Task material:
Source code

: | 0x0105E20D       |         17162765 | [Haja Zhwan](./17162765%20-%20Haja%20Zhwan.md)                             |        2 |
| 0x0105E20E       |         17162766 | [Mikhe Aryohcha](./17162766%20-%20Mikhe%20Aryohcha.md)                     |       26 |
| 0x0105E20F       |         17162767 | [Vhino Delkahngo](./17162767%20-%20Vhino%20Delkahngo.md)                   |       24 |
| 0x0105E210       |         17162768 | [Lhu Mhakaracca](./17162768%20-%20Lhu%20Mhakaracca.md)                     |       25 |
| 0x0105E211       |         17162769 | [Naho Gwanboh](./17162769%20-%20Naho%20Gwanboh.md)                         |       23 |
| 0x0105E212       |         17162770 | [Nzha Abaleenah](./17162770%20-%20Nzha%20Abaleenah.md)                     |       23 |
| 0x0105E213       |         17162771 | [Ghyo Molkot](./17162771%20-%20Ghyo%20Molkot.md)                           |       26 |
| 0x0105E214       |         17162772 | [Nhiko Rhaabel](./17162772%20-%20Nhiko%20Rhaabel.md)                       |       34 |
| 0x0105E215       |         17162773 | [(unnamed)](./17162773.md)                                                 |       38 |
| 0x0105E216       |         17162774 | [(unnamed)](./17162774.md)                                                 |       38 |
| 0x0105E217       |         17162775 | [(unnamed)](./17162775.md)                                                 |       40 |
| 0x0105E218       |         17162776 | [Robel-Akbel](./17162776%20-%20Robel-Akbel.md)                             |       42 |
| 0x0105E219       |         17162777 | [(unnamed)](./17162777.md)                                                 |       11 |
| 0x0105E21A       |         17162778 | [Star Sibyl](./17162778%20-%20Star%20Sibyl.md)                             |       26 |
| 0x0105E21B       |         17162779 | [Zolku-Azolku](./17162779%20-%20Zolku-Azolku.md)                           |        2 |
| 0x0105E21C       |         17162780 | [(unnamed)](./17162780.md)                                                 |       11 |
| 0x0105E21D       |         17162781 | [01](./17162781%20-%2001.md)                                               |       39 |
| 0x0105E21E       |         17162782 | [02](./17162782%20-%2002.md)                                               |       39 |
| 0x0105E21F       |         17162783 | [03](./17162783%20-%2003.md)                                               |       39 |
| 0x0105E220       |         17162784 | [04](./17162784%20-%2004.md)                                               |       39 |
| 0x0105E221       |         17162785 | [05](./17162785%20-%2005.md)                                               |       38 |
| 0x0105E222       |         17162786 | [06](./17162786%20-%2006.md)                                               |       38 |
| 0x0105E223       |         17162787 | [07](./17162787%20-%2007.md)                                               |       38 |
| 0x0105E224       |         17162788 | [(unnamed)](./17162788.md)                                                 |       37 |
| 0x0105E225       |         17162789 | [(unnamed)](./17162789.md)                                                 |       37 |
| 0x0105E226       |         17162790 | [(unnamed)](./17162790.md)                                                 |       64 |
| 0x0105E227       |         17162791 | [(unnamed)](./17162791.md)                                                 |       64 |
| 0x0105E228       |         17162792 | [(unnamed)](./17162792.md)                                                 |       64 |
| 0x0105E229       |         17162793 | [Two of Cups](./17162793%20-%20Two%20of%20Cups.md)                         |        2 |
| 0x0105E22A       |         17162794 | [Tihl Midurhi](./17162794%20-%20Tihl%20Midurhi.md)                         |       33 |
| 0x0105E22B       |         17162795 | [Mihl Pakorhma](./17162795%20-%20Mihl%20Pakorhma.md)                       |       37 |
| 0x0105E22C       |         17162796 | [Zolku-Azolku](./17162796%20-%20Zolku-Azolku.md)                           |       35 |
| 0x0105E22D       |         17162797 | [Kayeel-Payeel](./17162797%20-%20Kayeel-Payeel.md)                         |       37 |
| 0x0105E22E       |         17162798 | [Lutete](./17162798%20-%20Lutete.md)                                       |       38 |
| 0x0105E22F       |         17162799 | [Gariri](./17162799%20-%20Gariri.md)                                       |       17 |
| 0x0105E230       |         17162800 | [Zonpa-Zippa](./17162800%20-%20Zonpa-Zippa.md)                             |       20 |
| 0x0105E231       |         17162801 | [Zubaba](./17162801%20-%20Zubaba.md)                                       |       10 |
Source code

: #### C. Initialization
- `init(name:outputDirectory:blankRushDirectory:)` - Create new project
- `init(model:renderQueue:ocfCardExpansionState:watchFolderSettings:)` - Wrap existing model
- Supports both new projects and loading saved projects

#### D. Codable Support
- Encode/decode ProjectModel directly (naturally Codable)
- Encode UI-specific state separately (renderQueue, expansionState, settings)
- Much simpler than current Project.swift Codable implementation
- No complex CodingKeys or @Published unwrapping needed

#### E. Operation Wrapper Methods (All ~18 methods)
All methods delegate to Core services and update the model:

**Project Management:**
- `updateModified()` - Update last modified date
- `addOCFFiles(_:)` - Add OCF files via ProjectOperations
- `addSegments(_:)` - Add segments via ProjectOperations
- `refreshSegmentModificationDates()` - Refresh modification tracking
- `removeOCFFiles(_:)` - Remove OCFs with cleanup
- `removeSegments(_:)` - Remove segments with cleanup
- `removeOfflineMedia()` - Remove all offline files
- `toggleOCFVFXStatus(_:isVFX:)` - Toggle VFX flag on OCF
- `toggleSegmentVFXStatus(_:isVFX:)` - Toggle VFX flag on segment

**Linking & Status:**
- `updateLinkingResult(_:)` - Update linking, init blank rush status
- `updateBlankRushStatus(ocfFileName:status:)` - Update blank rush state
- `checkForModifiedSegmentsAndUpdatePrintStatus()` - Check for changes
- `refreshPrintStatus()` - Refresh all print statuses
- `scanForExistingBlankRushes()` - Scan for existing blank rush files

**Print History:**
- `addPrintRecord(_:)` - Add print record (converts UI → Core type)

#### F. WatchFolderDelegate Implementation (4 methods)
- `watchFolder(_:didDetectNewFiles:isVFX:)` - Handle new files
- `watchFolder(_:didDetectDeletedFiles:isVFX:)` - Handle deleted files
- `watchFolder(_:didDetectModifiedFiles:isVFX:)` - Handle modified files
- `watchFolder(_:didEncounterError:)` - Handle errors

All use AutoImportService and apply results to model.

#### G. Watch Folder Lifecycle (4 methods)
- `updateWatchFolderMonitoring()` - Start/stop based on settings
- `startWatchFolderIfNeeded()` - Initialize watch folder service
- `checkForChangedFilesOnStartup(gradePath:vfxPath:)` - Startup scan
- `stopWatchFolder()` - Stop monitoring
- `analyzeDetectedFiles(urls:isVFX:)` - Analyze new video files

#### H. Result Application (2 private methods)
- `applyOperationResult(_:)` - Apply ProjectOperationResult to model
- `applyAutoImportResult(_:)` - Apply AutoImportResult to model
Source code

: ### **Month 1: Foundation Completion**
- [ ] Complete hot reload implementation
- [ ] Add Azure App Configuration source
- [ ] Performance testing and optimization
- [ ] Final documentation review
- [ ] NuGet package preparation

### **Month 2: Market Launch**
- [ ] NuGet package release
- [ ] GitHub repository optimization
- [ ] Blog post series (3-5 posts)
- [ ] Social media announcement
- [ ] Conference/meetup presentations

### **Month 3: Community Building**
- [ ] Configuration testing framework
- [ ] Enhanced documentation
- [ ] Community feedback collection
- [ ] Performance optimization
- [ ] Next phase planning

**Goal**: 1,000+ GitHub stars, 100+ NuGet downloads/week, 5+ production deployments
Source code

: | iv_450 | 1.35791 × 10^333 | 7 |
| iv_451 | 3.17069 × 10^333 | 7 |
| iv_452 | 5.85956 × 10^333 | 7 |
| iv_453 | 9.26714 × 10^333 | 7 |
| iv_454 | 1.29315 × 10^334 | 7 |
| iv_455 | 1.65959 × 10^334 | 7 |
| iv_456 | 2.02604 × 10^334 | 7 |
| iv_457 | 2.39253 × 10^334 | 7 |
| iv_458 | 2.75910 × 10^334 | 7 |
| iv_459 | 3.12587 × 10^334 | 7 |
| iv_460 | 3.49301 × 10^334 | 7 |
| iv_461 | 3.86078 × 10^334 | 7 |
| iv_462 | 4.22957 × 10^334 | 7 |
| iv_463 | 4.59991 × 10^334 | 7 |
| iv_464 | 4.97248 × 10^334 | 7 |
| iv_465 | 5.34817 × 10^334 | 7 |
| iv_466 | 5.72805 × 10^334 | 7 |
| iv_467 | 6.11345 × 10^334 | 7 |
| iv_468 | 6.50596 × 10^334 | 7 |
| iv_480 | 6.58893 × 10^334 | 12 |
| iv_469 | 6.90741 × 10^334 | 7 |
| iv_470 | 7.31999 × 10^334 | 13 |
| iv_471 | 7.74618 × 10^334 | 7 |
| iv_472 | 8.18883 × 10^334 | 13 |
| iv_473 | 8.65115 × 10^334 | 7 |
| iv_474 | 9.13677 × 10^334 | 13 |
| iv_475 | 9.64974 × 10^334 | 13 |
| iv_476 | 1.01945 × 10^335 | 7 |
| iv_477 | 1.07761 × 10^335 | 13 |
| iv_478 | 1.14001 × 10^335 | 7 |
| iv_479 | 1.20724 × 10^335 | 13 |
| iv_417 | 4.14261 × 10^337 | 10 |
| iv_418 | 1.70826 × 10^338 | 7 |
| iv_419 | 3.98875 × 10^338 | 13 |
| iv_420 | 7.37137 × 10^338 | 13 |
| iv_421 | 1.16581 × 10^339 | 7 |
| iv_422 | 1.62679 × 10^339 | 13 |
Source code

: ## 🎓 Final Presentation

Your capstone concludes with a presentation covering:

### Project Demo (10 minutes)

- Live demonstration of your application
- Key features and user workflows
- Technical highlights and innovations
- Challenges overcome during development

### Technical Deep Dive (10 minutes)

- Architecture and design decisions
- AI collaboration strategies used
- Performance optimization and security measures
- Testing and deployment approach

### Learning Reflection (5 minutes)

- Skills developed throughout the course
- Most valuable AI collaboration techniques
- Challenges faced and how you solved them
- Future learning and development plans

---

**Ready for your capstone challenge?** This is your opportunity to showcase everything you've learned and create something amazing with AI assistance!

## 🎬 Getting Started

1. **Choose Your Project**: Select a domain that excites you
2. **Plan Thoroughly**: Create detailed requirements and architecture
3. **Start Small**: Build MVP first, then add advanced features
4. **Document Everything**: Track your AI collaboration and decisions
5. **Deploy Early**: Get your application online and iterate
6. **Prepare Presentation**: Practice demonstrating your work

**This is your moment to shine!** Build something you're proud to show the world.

Required work:
Could you show every line of the material that includes the string "something"?

Response to this exercise:
**Ready for your capstone challenge?** This is your opportunity to showcase everything you've learned and create something amazing with AI assistance!
**This is your moment to shine!** Build something you're proud to show the world.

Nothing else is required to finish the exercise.